COMMENTS: Survival International au­thors Jonathon Mazower and Charlotte Sankey report that the Ecuadorian inva­sion by oil companies received no cover­age in the mainstream media: “The media see the very real, life-threatening prob­lems faced by indigenous peoples daily as completely marginal — and, even if worthy of attention, not the substance of stories to sell the papers. This in 1992, the year of the Columbus anniversary, when indigenous peoples were at least a little higher up the news agenda than its usual rock bottom!

“The public should be informed of the consequences of the overriding belief in growth as the mainstay of progress. When U.S. companies reach further and further into ever more remote corners of the earth for their oil supply, with no regard for the people, the Western public needs to be told the real story behind the oil they use in their homes and cars. The general public can then see a clear link between their daily lives and human rights abuses and feel empowered by using their influ­ence as consumers.

“The oil company, Maxus [cited in the article] will clearly be happy for as long as it can continue its operations unhin­dered by negative publicity.”

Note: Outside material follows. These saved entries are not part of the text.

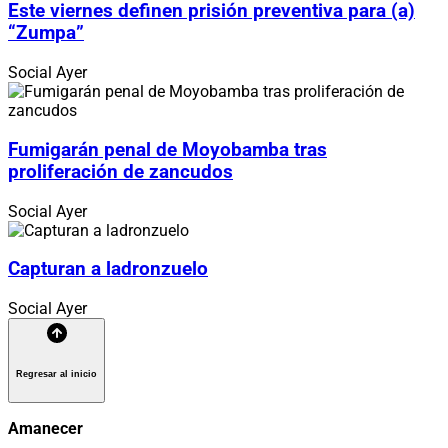
Este viernes definen prisión preventiva para (a)
“Zumpa”
Social
Ayer
Fumigarán penal de Moyobamba tras
proliferación de zancudos
Social
Ayer
Capturan a ladronzuelo
Social
Ayer
Regresar al inicio
Amanecer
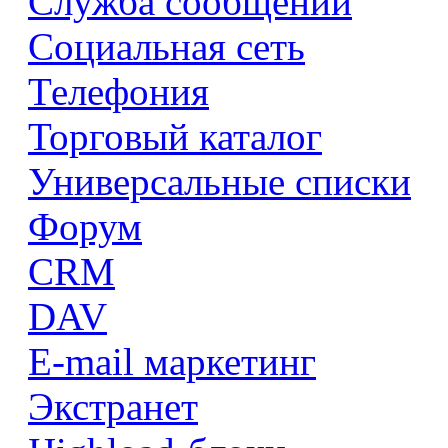
Служба сообщений
Социальная сеть
Телефония
Торговый каталог
Универсальные списки
Форум
CRM
DAV
E-mail маркетинг
Экстранет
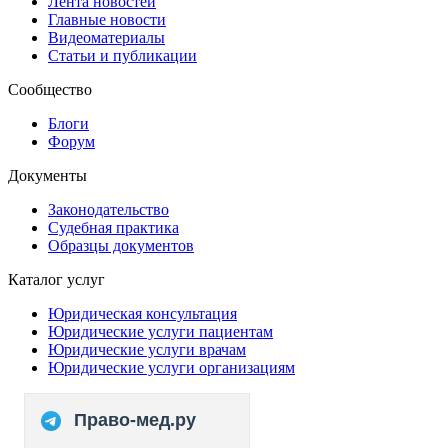
Лента новостей
Главные новости
Видеоматериалы
Статьи и публикации
Сообщество
Блоги
Форум
Документы
Законодательство
Судебная практика
Образцы документов
Каталог услуг
Юридическая консультация
Юридические услуги пациентам
Юридические услуги врачам
Юридические услуги организациям
Право-мед.ру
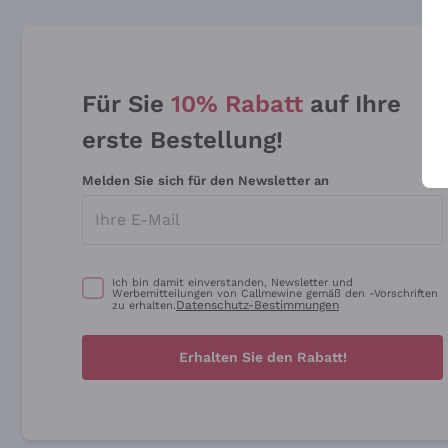
Für Sie
10% Rabatt
auf Ihre
erste Bestellung!
Melden Sie sich für den Newsletter an
Ich bin damit einverstanden, Newsletter und
Werbemitteilungen von Callmewine gemäß den -Vorschriften
Datenschutz-Bestimmungen
zu erhalten.
Erhalten Sie den Rabatt!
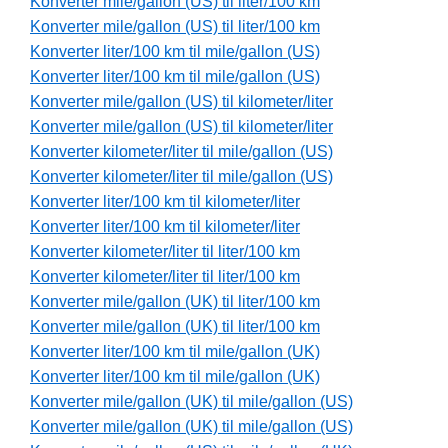
Konverter mile/gallon (US) til liter/100 km
Konverter mile/gallon (US) til liter/100 km
Konverter liter/100 km til mile/gallon (US)
Konverter liter/100 km til mile/gallon (US)
Konverter mile/gallon (US) til kilometer/liter
Konverter mile/gallon (US) til kilometer/liter
Konverter kilometer/liter til mile/gallon (US)
Konverter kilometer/liter til mile/gallon (US)
Konverter liter/100 km til kilometer/liter
Konverter liter/100 km til kilometer/liter
Konverter kilometer/liter til liter/100 km
Konverter kilometer/liter til liter/100 km
Konverter mile/gallon (UK) til liter/100 km
Konverter mile/gallon (UK) til liter/100 km
Konverter liter/100 km til mile/gallon (UK)
Konverter liter/100 km til mile/gallon (UK)
Konverter mile/gallon (UK) til mile/gallon (US)
Konverter mile/gallon (UK) til mile/gallon (US)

The authors point out that this article, while focusing on Ecuador, is part of a long-standing and ongoing campaign by Survival International to publicize the plight of indigenous people, the most marginal of all peoples: ” [The article] is a tool in our letter-writing campaign, where thousands of our members worldwide read the piece, and then follow the instructions as to how to write to the Ecuadorian president (for example). This is a very effective way of campaigning: a) as South American gov­ernments seem to be becoming more con­cerned about their international image; and b) politicians often see one letter from a member of the public to represent the views of several hundred other people who do not write.

“The extreme vulnerability of the Waorani people is made clear in the text. Any extra publicity Project Censored can give them is very much welcomed.”